INSTRUCTIONS TO FOLLOW
Could you write out, word for word, the part of the material that opens with the line containing "The benefits of" and closes with the line containing "covered by HIPAA.", including both of those lines and leaving the pictures out?

+++ DATA LISTING +++

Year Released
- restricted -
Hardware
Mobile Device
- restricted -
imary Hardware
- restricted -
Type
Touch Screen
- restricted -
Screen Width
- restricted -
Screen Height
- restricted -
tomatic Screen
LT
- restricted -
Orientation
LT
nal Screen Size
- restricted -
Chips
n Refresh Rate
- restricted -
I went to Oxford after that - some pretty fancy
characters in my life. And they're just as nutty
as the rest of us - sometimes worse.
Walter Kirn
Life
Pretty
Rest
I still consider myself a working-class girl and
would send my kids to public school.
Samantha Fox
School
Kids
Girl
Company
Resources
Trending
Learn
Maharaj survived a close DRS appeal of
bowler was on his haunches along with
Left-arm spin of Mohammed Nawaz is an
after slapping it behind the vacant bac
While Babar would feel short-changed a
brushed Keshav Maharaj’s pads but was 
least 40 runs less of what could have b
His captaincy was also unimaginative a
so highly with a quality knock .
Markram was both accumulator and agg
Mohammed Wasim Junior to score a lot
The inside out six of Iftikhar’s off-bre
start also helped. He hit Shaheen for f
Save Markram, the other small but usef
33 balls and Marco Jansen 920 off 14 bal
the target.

+++
+++ DATA LISTING +++

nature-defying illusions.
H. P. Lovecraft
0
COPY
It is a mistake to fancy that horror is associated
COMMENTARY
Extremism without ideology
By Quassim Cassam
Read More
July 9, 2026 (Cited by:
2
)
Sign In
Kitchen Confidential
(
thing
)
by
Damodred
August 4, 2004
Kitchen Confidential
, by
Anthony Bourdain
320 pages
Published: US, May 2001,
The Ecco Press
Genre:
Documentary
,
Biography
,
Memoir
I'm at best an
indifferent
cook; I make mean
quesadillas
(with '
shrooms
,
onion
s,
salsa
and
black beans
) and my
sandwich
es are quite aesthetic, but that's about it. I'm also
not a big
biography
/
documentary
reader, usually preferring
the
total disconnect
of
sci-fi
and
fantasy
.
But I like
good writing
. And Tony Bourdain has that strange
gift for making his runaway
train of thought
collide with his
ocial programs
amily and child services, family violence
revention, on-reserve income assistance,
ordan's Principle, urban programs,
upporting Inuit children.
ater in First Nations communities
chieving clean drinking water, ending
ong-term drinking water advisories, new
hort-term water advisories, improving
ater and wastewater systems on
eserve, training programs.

+++
+++ DATA LISTING +++

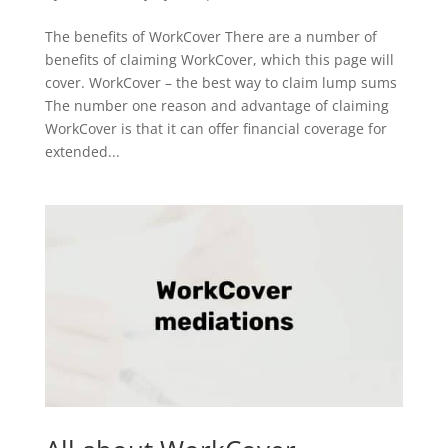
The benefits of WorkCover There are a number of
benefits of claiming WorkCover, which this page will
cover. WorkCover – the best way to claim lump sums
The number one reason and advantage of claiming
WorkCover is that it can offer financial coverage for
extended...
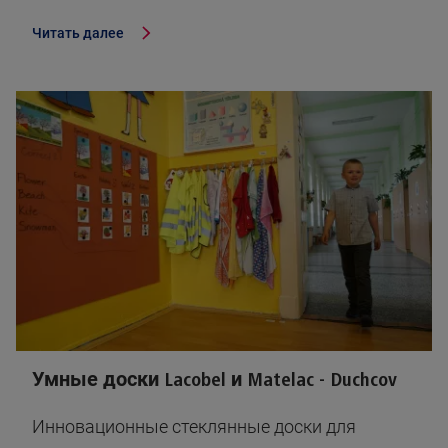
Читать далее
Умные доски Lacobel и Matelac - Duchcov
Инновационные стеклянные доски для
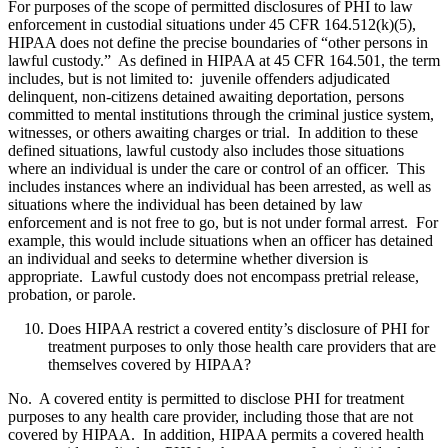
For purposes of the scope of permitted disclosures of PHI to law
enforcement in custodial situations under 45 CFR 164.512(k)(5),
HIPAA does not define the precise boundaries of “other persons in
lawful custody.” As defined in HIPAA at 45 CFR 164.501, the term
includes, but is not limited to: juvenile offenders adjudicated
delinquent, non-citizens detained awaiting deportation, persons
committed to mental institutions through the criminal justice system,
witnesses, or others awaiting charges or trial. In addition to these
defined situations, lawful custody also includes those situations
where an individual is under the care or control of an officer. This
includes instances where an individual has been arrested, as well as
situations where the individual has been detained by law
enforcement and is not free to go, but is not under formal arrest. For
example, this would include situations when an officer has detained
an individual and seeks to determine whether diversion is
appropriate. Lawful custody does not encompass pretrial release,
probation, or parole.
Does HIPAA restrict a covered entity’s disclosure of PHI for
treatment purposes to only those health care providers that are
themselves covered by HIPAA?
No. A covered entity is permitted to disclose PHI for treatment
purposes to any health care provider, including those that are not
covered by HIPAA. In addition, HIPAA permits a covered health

+++

RESPONSE TO THIS TASK
The benefits of WorkCover There are a number of
benefits of claiming WorkCover, which this page will
cover. WorkCover – the best way to claim lump sums
The number one reason and advantage of claiming
WorkCover is that it can offer financial coverage for
extended...
Читать далее
Умные доски Lacobel и Matelac - Duchcov
Инновационные стеклянные доски для
For purposes of the scope of permitted disclosures of PHI to law
enforcement in custodial situations under 45 CFR 164.512(k)(5),
HIPAA does not define the precise boundaries of “other persons in
lawful custody.” As defined in HIPAA at 45 CFR 164.501, the term
includes, but is not limited to: juvenile offenders adjudicated
delinquent, non-citizens detained awaiting deportation, persons
committed to mental institutions through the criminal justice system,
witnesses, or others awaiting charges or trial. In addition to these
defined situations, lawful custody also includes those situations
where an individual is under the care or control of an officer. This
includes instances where an individual has been arrested, as well as
situations where the individual has been detained by law
enforcement and is not free to go, but is not under formal arrest. For
example, this would include situations when an officer has detained
an individual and seeks to determine whether diversion is
appropriate. Lawful custody does not encompass pretrial release,
probation, or parole.
Does HIPAA restrict a covered entity’s disclosure of PHI for
treatment purposes to only those health care providers that are
themselves covered by HIPAA?
No. A covered entity is permitted to disclose PHI for treatment
purposes to any health care provider, including those that are not
covered by HIPAA. In addition, HIPAA permits a covered health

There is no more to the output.